Saturday, November 7, 2015

So, are they ducks, or not?

In a crossword puzzle I was working this morning there was a clue ("note regarding a debt") the answer to which was IOU, as in, I owe you some money. It seemed to me that I O U fits right in with the current sort of text-speak that uses single letters for words, but it was centuries ahead of its time.  The first known use, according to at least two dictionaries, was in or around 1795, and someone pointed out that I O U can be found in a mid-19th-century novel by Dickens.

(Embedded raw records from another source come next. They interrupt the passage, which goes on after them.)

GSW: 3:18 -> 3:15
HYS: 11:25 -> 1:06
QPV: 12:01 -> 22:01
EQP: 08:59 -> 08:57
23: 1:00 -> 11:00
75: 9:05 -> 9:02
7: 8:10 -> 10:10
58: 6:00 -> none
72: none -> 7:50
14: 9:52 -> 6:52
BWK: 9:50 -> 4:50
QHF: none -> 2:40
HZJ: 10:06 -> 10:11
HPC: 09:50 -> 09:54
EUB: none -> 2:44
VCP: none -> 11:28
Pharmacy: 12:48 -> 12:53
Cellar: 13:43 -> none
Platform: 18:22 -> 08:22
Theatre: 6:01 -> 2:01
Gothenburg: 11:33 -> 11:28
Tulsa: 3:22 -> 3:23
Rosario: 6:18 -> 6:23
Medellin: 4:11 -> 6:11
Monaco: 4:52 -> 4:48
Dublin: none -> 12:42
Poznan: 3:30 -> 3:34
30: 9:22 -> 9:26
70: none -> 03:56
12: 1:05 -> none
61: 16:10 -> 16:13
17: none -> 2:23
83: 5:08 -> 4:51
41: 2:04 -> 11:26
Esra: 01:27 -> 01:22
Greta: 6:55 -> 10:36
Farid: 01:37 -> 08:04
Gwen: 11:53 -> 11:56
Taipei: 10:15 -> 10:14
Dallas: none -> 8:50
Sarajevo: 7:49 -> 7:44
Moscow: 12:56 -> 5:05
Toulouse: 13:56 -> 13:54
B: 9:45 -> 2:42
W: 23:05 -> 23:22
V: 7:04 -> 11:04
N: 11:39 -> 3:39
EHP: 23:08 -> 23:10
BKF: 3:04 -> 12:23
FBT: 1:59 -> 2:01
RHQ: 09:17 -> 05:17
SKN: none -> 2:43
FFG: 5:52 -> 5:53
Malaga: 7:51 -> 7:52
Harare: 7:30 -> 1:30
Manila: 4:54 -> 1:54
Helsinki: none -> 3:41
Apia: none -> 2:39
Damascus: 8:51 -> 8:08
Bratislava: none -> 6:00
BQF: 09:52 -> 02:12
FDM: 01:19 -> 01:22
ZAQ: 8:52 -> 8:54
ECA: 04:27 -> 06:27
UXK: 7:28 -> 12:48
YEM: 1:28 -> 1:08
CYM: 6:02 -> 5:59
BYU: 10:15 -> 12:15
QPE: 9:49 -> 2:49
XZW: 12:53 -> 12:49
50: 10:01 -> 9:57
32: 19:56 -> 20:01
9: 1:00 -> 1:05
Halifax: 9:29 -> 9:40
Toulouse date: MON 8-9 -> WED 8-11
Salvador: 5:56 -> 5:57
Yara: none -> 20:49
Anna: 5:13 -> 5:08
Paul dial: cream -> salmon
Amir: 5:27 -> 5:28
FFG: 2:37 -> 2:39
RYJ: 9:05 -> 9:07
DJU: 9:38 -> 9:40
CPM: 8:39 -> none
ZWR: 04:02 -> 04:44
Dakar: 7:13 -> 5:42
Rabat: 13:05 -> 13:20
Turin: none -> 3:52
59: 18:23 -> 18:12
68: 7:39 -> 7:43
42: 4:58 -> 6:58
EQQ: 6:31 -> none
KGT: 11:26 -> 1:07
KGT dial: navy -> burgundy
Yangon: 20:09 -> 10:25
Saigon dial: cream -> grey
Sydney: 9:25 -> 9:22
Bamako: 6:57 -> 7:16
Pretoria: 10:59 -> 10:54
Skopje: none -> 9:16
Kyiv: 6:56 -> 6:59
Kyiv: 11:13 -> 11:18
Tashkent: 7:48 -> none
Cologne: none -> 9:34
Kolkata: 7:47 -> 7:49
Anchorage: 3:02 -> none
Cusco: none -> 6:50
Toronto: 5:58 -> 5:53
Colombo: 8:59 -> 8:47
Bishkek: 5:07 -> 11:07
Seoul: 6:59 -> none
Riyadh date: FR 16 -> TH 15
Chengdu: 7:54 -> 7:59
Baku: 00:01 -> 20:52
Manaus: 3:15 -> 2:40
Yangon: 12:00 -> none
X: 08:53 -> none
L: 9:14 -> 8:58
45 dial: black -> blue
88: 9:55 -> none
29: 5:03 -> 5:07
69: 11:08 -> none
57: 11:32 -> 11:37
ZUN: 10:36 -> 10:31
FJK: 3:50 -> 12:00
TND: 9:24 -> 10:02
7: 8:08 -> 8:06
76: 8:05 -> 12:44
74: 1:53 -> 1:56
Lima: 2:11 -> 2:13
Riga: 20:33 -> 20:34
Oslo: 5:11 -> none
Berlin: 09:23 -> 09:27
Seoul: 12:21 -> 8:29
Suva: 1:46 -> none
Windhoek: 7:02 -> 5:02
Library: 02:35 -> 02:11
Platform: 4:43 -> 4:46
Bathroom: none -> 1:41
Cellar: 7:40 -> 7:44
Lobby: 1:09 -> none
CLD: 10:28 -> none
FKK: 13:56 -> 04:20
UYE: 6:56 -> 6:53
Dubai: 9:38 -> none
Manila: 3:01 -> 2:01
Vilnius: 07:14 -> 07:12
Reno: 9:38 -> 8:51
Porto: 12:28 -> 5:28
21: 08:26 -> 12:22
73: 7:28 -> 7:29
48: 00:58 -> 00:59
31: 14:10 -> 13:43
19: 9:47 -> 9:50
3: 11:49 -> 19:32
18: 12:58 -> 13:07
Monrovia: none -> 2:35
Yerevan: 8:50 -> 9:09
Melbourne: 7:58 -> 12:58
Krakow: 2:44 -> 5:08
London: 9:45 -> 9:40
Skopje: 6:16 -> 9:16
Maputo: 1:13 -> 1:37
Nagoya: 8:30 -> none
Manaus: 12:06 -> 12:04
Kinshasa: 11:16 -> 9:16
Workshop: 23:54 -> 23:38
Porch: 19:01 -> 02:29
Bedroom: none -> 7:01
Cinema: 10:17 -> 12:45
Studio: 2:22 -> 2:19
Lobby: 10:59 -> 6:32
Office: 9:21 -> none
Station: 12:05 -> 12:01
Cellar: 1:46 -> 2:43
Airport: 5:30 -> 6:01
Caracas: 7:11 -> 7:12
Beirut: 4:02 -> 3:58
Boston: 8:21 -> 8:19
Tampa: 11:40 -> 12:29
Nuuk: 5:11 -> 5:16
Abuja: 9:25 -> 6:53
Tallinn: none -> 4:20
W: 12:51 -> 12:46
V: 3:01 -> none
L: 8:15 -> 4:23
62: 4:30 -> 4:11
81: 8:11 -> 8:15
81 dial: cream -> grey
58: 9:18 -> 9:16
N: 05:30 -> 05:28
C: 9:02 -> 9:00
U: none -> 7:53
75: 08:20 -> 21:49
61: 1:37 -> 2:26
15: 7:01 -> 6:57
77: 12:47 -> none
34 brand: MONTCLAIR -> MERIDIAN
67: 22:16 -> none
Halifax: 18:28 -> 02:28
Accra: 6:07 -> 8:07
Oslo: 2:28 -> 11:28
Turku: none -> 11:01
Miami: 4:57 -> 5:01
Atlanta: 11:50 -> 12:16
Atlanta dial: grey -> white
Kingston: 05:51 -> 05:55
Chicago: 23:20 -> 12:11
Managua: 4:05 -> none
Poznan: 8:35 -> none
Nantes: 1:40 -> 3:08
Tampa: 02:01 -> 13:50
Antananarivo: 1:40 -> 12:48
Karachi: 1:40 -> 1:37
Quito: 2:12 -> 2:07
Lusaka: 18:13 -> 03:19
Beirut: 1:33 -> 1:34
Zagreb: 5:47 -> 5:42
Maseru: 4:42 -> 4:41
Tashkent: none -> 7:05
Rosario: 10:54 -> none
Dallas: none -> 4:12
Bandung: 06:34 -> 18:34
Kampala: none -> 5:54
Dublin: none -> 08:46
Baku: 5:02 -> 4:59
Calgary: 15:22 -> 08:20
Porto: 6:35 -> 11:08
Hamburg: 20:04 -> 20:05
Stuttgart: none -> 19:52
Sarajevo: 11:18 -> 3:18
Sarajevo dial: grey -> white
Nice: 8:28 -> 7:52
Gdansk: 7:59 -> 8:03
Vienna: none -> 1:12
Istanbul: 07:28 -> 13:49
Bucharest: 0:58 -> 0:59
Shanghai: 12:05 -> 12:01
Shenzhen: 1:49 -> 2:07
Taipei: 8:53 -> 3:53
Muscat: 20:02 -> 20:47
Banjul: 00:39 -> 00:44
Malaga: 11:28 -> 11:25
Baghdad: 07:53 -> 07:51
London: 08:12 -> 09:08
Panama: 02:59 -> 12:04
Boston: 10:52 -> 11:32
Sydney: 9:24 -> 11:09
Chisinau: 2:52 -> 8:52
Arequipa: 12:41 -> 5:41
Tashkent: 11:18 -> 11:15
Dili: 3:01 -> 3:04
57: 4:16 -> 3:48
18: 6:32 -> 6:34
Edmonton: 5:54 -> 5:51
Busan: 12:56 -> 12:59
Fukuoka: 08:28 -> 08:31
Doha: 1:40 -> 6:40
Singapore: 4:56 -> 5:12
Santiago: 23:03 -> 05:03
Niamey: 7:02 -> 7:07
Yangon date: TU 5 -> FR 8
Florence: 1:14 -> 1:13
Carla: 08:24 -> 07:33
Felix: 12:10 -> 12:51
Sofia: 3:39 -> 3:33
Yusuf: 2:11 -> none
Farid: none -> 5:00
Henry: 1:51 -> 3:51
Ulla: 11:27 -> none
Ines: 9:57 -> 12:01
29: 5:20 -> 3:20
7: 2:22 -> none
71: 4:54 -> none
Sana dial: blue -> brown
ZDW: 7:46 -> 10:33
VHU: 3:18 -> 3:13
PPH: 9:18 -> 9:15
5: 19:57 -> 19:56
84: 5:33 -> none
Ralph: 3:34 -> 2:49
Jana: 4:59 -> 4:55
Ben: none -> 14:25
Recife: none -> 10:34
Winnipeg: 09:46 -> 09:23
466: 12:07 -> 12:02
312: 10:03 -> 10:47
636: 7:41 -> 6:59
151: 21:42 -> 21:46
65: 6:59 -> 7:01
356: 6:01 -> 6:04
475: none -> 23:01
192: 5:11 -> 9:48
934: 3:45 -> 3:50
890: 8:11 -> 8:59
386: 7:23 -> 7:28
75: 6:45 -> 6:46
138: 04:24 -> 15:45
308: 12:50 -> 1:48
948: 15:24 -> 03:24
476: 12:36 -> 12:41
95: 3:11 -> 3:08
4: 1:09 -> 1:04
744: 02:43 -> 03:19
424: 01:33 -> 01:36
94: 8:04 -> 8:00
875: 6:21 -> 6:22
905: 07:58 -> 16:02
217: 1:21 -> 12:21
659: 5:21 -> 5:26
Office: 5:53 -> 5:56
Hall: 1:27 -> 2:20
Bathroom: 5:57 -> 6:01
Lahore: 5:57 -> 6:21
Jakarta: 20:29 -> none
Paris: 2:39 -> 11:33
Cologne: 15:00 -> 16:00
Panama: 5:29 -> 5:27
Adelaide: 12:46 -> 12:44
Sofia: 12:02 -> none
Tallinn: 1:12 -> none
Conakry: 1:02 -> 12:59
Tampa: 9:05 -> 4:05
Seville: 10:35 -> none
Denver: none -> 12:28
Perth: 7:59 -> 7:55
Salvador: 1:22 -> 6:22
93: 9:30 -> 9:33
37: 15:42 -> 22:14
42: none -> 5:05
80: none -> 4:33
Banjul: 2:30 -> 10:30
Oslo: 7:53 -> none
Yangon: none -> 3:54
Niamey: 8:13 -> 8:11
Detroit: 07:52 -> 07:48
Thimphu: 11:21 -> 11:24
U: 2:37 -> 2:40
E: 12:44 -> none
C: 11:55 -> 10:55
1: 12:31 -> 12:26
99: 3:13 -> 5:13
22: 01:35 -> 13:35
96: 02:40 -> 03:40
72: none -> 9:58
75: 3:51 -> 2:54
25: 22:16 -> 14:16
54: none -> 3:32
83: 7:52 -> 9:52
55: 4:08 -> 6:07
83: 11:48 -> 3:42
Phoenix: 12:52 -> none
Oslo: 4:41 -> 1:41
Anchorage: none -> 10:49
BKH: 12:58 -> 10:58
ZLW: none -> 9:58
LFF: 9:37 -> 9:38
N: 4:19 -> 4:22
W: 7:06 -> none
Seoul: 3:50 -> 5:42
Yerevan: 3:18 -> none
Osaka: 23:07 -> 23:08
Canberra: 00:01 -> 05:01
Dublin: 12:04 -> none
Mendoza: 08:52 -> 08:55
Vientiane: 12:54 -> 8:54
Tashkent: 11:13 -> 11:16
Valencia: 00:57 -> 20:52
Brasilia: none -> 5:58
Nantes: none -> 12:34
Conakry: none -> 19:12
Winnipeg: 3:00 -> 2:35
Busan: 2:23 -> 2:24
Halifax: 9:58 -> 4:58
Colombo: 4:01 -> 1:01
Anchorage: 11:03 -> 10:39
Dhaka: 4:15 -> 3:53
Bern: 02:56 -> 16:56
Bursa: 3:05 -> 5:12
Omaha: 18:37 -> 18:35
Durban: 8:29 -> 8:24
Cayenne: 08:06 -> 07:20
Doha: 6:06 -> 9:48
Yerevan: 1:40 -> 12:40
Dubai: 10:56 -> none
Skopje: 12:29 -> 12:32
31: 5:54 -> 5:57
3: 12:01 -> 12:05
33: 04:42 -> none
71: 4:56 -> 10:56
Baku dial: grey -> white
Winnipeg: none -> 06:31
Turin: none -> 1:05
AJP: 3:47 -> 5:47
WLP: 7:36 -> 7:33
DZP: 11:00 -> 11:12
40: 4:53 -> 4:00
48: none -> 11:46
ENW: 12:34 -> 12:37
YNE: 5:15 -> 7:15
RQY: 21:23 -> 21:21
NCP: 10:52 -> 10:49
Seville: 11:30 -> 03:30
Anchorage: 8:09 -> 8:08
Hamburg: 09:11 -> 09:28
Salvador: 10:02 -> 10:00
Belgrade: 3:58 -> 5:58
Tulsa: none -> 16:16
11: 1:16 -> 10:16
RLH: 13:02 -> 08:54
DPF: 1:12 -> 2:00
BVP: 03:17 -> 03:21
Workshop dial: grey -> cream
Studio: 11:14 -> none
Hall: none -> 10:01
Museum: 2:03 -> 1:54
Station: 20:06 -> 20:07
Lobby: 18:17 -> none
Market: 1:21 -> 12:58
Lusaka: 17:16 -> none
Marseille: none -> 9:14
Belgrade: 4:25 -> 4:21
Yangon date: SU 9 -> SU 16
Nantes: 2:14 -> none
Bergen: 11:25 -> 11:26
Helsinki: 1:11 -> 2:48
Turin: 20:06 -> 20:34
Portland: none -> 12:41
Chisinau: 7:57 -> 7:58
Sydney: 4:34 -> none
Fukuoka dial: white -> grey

So much of text-speak involves acronyms, such as YOYO for "you're on your own" and the ubiquitous LOL ("laughing out loud"). Also nothing new. ASAP has been used in business for decades, and any genealogist whose research antedates the Internet knows what SASE means ("self-addressed stamped envelope").

There is also the use of numbers for words, as in B4 for "before." At least 50 years ago, somebody wrote in my high school yearbook, "2 good 2 be 4gotten."   So that's not new either.

The single-letter words are probably my favorite.

Where R U going
Home
Y
2 P
K

And I won't even guess how long this has been around:

A B, U C M ducks?
L M R N O ducks.
O S M R ducks. I C M P N.
L I B.  M R ducks.

And with that, all I can say is YOYO.